__TASK TO CARRY OUT__. Please gather every line of the entries below that contains the word "rangeland", matching its case.

__STORED ROWS__.
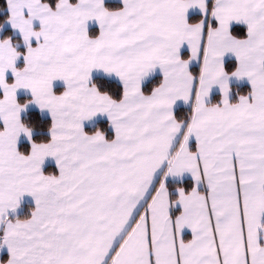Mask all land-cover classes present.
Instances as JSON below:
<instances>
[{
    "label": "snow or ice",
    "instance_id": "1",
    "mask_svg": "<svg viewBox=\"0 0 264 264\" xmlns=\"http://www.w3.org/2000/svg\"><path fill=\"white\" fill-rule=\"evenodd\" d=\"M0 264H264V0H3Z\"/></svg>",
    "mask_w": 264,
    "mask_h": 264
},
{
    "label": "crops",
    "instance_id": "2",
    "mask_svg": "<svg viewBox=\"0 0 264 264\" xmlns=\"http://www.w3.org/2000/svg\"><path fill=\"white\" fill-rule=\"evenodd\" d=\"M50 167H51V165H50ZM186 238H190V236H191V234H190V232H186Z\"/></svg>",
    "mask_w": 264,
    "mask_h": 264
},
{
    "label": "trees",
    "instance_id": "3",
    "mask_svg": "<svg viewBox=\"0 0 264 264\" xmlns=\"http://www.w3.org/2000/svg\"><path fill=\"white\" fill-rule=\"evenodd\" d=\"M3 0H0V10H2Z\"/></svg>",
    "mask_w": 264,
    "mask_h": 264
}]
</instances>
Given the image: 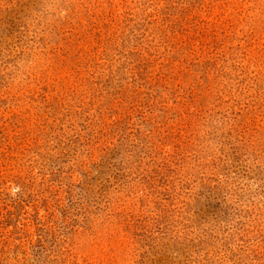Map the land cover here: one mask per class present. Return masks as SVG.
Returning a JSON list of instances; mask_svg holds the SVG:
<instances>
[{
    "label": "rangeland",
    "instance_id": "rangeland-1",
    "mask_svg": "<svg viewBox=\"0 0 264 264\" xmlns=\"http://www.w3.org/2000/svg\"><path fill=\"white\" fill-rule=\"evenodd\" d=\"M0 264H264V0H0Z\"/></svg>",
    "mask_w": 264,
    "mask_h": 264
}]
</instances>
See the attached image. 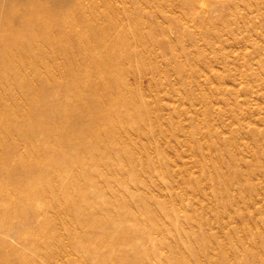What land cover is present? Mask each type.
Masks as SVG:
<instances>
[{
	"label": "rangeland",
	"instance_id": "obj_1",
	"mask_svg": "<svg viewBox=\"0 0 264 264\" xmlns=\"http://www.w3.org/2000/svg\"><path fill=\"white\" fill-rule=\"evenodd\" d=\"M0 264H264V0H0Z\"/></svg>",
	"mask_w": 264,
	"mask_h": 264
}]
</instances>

---

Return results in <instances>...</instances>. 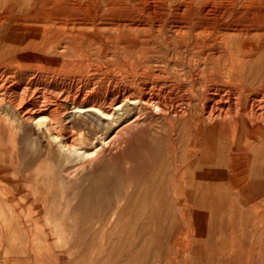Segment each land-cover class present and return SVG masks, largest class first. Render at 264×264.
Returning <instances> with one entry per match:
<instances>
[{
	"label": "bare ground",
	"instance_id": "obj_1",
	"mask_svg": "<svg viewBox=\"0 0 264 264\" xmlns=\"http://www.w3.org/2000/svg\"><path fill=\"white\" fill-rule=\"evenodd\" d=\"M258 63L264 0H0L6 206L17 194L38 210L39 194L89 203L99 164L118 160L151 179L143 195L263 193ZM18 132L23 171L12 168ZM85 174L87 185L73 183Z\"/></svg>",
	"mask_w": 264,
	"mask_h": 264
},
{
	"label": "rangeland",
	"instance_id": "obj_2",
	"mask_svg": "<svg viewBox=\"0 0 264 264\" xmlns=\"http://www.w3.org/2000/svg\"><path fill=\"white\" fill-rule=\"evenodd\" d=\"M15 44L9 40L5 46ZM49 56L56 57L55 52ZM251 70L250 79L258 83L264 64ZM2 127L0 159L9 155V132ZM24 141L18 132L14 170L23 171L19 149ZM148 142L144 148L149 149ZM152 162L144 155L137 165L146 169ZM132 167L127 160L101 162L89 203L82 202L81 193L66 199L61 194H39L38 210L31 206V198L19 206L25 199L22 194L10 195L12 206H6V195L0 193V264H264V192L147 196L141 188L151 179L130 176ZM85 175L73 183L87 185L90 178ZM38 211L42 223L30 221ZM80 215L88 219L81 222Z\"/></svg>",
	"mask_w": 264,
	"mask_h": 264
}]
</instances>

...

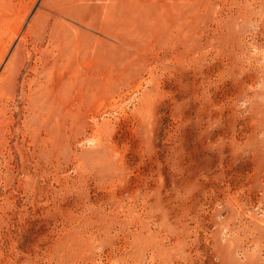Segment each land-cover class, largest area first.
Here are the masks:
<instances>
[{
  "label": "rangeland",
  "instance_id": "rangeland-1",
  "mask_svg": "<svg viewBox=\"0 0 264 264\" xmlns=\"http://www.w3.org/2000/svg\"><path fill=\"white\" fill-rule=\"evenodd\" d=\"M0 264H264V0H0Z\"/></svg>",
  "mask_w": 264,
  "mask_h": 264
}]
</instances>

__COMPLETED TASK__.
    "label": "rangeland",
    "instance_id": "rangeland-1",
	"label": "rangeland",
	"label": "rangeland",
  "label": "rangeland",
  "instance_id": "rangeland-1",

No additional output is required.